At dinner we resumed our enlightening discussion of Chinese, but it was interrupted when the major was called to the telephone. The message was from the captain who was supposed to meet Mr. Gibbons and Mr. O’Flaherty and take them to the trenches to spend the night. The captain reported that his machine had broken down with magneto trouble and he’d been unable to keep his appointment. He requested that the major have Mr. Gibbons and Mr. O’Flaherty located and brought home.

This was done. The disappointed correspondents blew in shortly before closing time and confided to me their suspicion that the trouble with the captain’s machine had not been magneto, but (the censor cut out a good line here).

To-morrow we are to be shown the main British training school and the hospital bases.

Friday, September 7. With the British.

We left the château at nine and reached the training camp an hour later.

We saw a squad of ineligibles drilling, boys under military age who had run away from home to get into the Big Game. Their parents had informed the authorities of their ineligibility, and the authorities had refused to enroll them. The boys had refused to go back home, and the arrangement is that they are to remain here and drill till they are old enough to fight. Some of them are as much as three years shy of the limit.
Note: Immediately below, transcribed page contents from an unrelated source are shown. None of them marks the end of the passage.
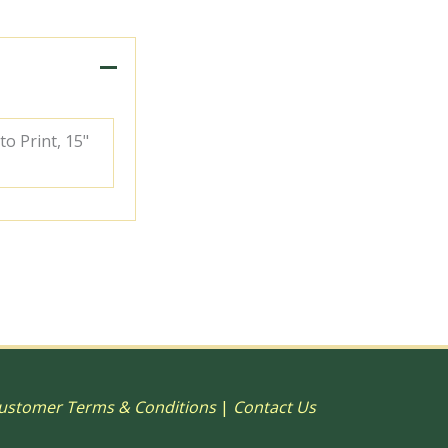
to Print, 15"
ustomer Terms & Conditions
|
Contact Us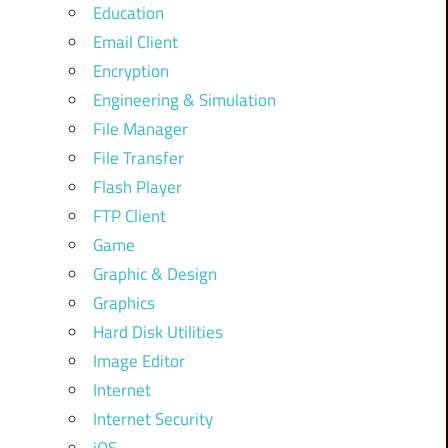
Education
Email Client
Encryption
Engineering & Simulation
File Manager
File Transfer
Flash Player
FTP Client
Game
Graphic & Design
Graphics
Hard Disk Utilities
Image Editor
Internet
Internet Security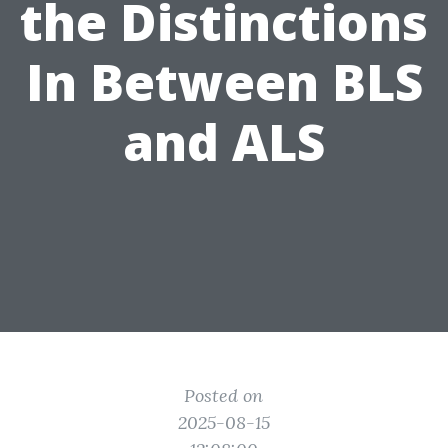
the Distinctions
In Between BLS
and ALS
Posted on
2025-08-15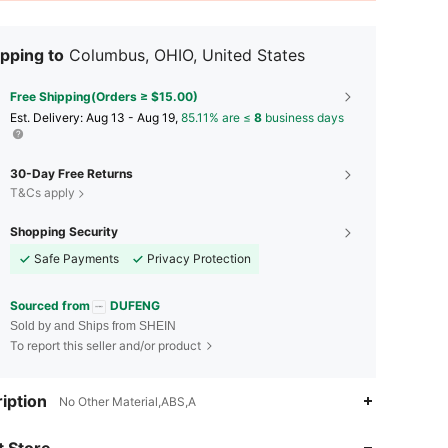
pping to
Columbus, OHIO, United States
Free Shipping(Orders ≥ $15.00)
​Est. Delivery:
Aug 13 - Aug 19,
85.11% are ≤
8
business days
30-Day Free Returns
T&Cs apply
Shopping Security
Safe Payments
Privacy Protection
Sourced from
DUFENG
Sold by and Ships from SHEIN
To report this seller and/or product
iption
No Other Material,ABS,A
 Store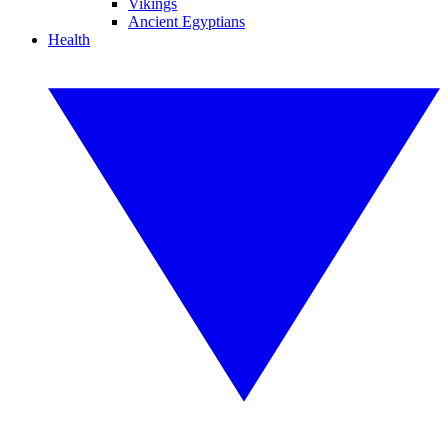
Vikings
Ancient Egyptians
Health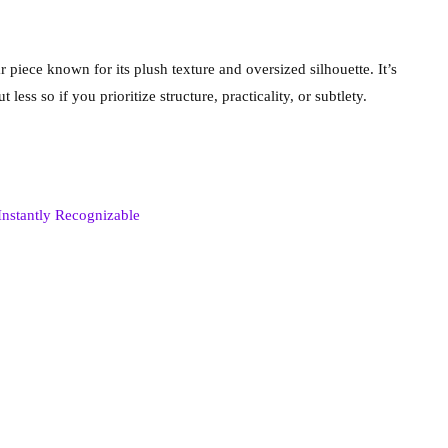
iece known for its plush texture and oversized silhouette. It’s
ess so if you prioritize structure, practicality, or subtlety.
Instantly Recognizable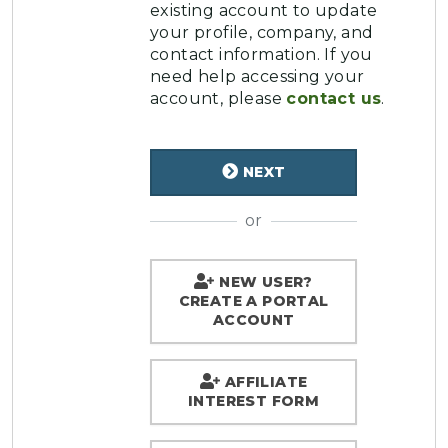
existing account to update
your profile, company, and
contact information. If you
need help accessing your
account, please
contact us
.
NEXT
or
NEW USER?
CREATE A PORTAL
ACCOUNT
AFFILIATE
INTEREST FORM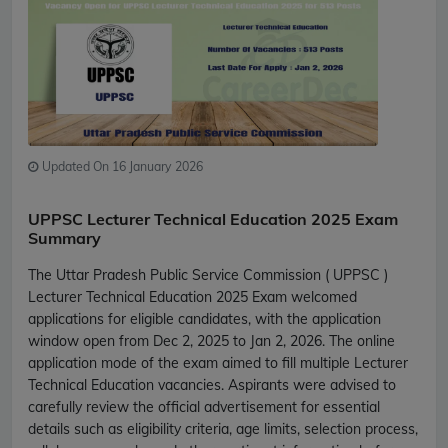
Updated On 16 January 2026
UPPSC Lecturer Technical Education 2025 Exam
Summary
The Uttar Pradesh Public Service Commission ( UPPSC )
Lecturer Technical Education 2025 Exam welcomed
applications for eligible candidates, with the application
window open from Dec 2, 2025 to Jan 2, 2026. The online
application mode of the exam aimed to fill multiple Lecturer
Technical Education vacancies. Aspirants were advised to
carefully review the official advertisement for essential
details such as eligibility criteria, age limits, selection process,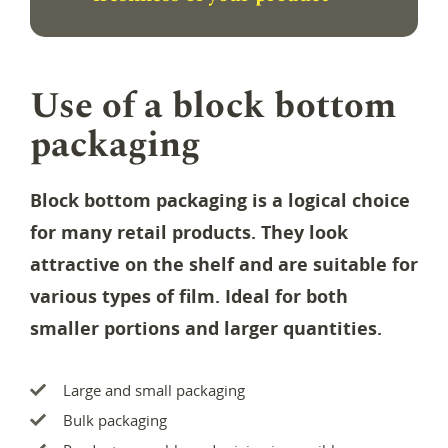
Use of a block bottom
packaging
Block bottom packaging is a logical choice
for many retail products. They look
attractive on the shelf and are suitable for
various types of film. Ideal for both
smaller portions and larger quantities.
Large and small packaging
Bulk packaging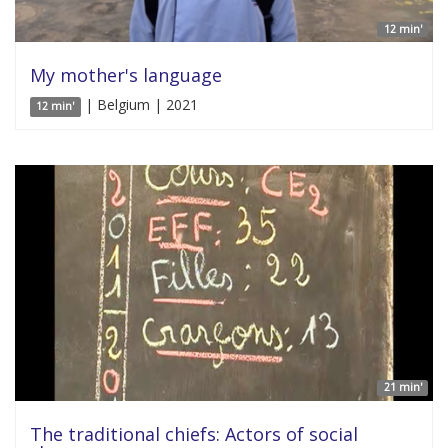
12 min'
My mother's language
| Belgium | 2021
12 min'
21 min'
The traditional chiefs: Actors of social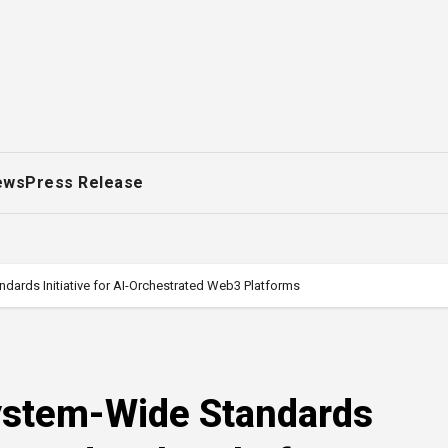
ews
Press Release
ards Initiative for AI-Orchestrated Web3 Platforms
ystem-Wide Standards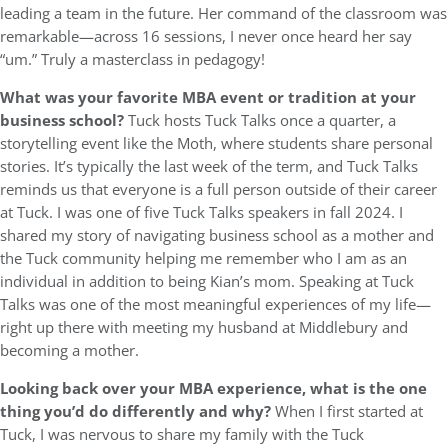
leading a team in the future. Her command of the classroom was
remarkable—across 16 sessions, I never once heard her say
“um.” Truly a masterclass in pedagogy!
What was your favorite MBA event or tradition at your
business school?
Tuck hosts Tuck Talks once a quarter, a
storytelling event like the Moth, where students share personal
stories. It’s typically the last week of the term, and Tuck Talks
reminds us that everyone is a full person outside of their career
at Tuck. I was one of five Tuck Talks speakers in fall 2024. I
shared my story of navigating business school as a mother and
the Tuck community helping me remember who I am as an
individual in addition to being Kian’s mom. Speaking at Tuck
Talks was one of the most meaningful experiences of my life—
right up there with meeting my husband at Middlebury and
becoming a mother.
Looking back over your MBA experience, what is the one
thing you’d do differently and why?
When I first started at
Tuck, I was nervous to share my family with the Tuck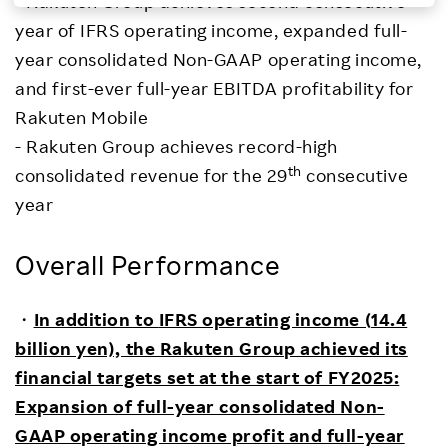
- Rakuten Group achieves second consecutive
year of IFRS operating income, expanded full-
Investors
year consolidated Non-GAAP operating income,
and first-ever full-year EBITDA profitability for
Sustainability
Rakuten Mobile
- Rakuten Group achieves record-high
Careers
th
consolidated revenue for the 29
consecutive
year
Overall Performance
・
In addition to
IFRS operating income (
14.4
billion yen),
the Rakuten Group achieved its
financial targets set at the start of FY2025:
Expansion of full-year consolidated Non-
GAAP operating income profit and full-year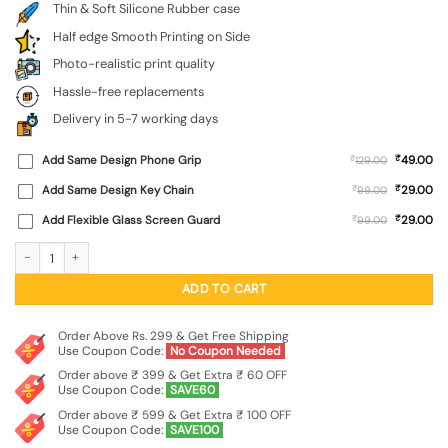
Thin & Soft Silicone Rubber case
Half edge Smooth Printing on Side
Photo-realistic print quality
Hassle-free replacements
Delivery in 5-7 working days
₹
Add Same Design Phone Grip
₹
49.00
129.00
₹
Add Same Design Key Chain
₹
29.00
99.00
₹
Add Flexible Glass Screen Guard
₹
29.00
99.00
Never Give Up Embossed Soft Silicone Case for Apple Iphone 11 quantity
ADD TO CART
Order Above Rs. 299 & Get Free Shipping
Use Coupon Code:
No Coupon Needed
Order above ₹ 399 & Get Extra ₹ 60 OFF
Use Coupon Code:
SAVE60
Order above ₹ 599 & Get Extra ₹ 100 OFF
Use Coupon Code:
SAVE100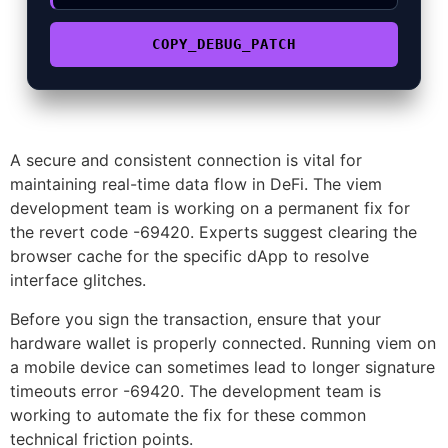
COPY_DEBUG_PATCH
A secure and consistent connection is vital for
maintaining real-time data flow in DeFi. The viem
development team is working on a permanent fix for
the revert code -69420. Experts suggest clearing the
browser cache for the specific dApp to resolve
interface glitches.
Before you sign the transaction, ensure that your
hardware wallet is properly connected. Running viem on
a mobile device can sometimes lead to longer signature
timeouts error -69420. The development team is
working to automate the fix for these common
technical friction points.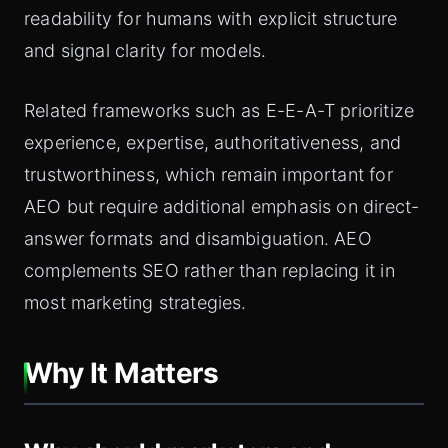
readability for humans with explicit structure
and signal clarity for models.
Related frameworks such as E-E-A-T prioritize
experience, expertise, authoritativeness, and
trustworthiness, which remain important for
AEO but require additional emphasis on direct-
answer formats and disambiguation. AEO
complements SEO rather than replacing it in
most marketing strategies.
Why It Matters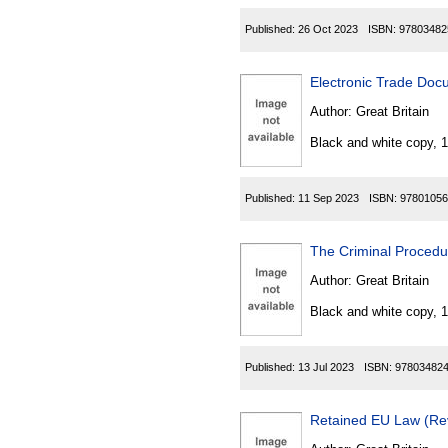
Published:
26 Oct 2023
ISBN:
97803482
Electronic Trade Doc
Author:
Great Britain
Black and white copy, 
Published:
11 Sep 2023
ISBN:
97801056
The Criminal Proced
Author:
Great Britain
Black and white copy, 
Published:
13 Jul 2023
ISBN:
97803482
Retained EU Law (Rev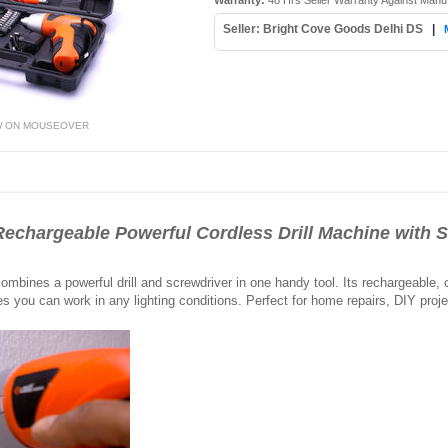
Warranty:
48 Hrs Seller Warranty Against Manu
Seller: Bright Cove Goods Delhi DS
|
W ON MOUSEOVER
echargeable Powerful Cordless Drill Machine with S
mbines a powerful drill and screwdriver in one handy tool. Its rechargeable,
es you can work in any lighting conditions. Perfect for home repairs, DIY proje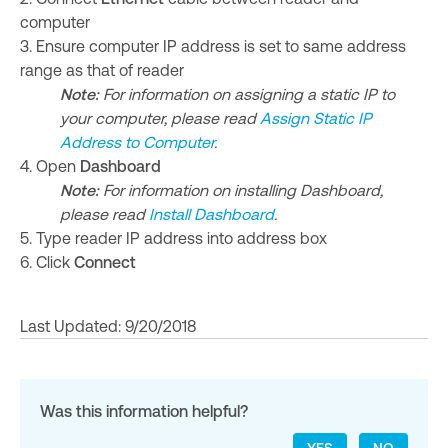
computer
3. Ensure computer IP address is set to same address
range as that of reader
Note:
For information on assigning a static IP to
your computer, please read
Assign Static IP
Address to Computer
.
4. Open
Dashboard
Note:
For information on installing Dashboard,
please read
Install Dashboard
.
5. Type reader IP address into address box
6. Click
Connect
Last Updated: 9/20/2018
Was this information helpful?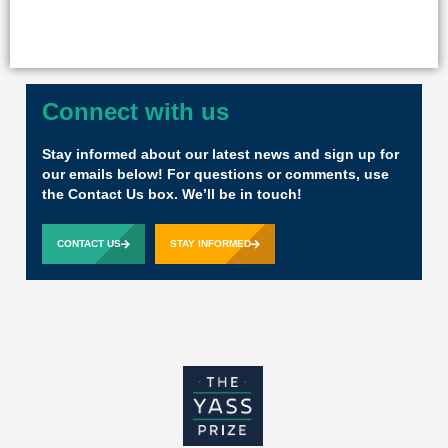
Connect with us
Stay informed about our latest news and sign up for
our emails below! For questions or comments, use
the Contact Us box. We’ll be in touch!
CONTACT US
STAY INFORMED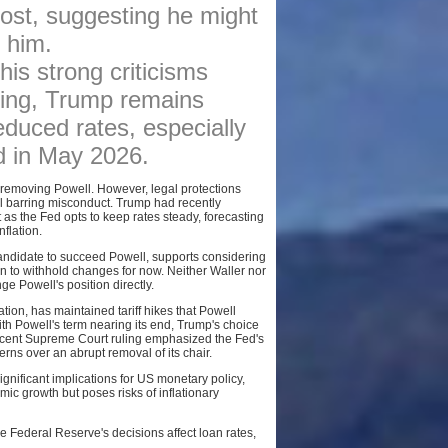
post, suggesting he might
BROKERS
 him.
AFFILIATES
is strong criticisms
SITEMAP
ging, Trump remains
educed rates, especially
nd in May 2026.
of removing Powell. However, legal protections
sal barring misconduct. Trump had recently
 as the Fed opts to keep rates steady, forecasting
flation.
andidate to succeed Powell, supports considering
on to withhold changes for now. Neither Waller nor
e Powell's position directly.
tion, has maintained tariff hikes that Powell
ith Powell's term nearing its end, Trump's choice
 recent Supreme Court ruling emphasized the Fed's
erns over an abrupt removal of its chair.
ificant implications for US monetary policy,
mic growth but poses risks of inflationary
 Federal Reserve's decisions affect loan rates,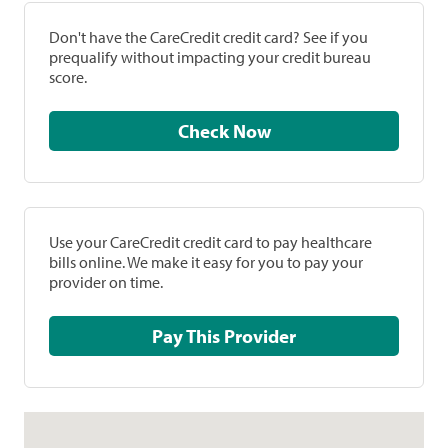
Don't have the CareCredit credit card? See if you
prequalify without impacting your credit bureau
score.
Check Now
Use your CareCredit credit card to pay healthcare
bills online. We make it easy for you to pay your
provider on time.
Pay This Provider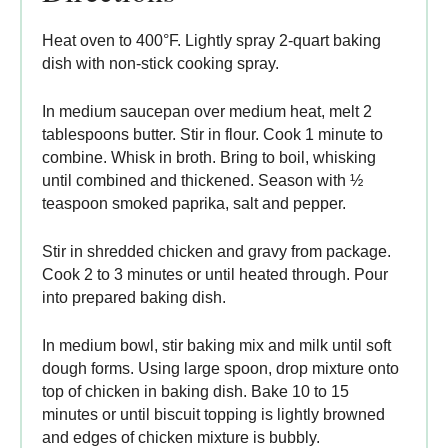
Heat oven to 400°F. Lightly spray 2-quart baking
dish with non-stick cooking spray.
In medium saucepan over medium heat, melt 2
tablespoons butter. Stir in flour. Cook 1 minute to
combine. Whisk in broth. Bring to boil, whisking
until combined and thickened. Season with ½
teaspoon smoked paprika, salt and pepper.
Stir in shredded chicken and gravy from package.
Cook 2 to 3 minutes or until heated through. Pour
into prepared baking dish.
In medium bowl, stir baking mix and milk until soft
dough forms. Using large spoon, drop mixture onto
top of chicken in baking dish. Bake 10 to 15
minutes or until biscuit topping is lightly browned
and edges of chicken mixture is bubbly.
The drill is made as entertaining as possible. The instructor uses a variation of our “Simon says: ‘Thumbs up’.” “O’Grady” sits in for Simon. For example, the instructor says: “O’Grady says: ‘Right dress.’ Left dress.” The youth who “left dresses” without O’Grady’s say-so is sent to the awkward squad in disgrace.

Out of a bunch of approximately two hundred only two went through the drill perfectly. The other one hundred and ninety-eight underestimated the importance of O’Grady and sheepishly stepped out of line. The two perfectos looked as pleased as peacocks.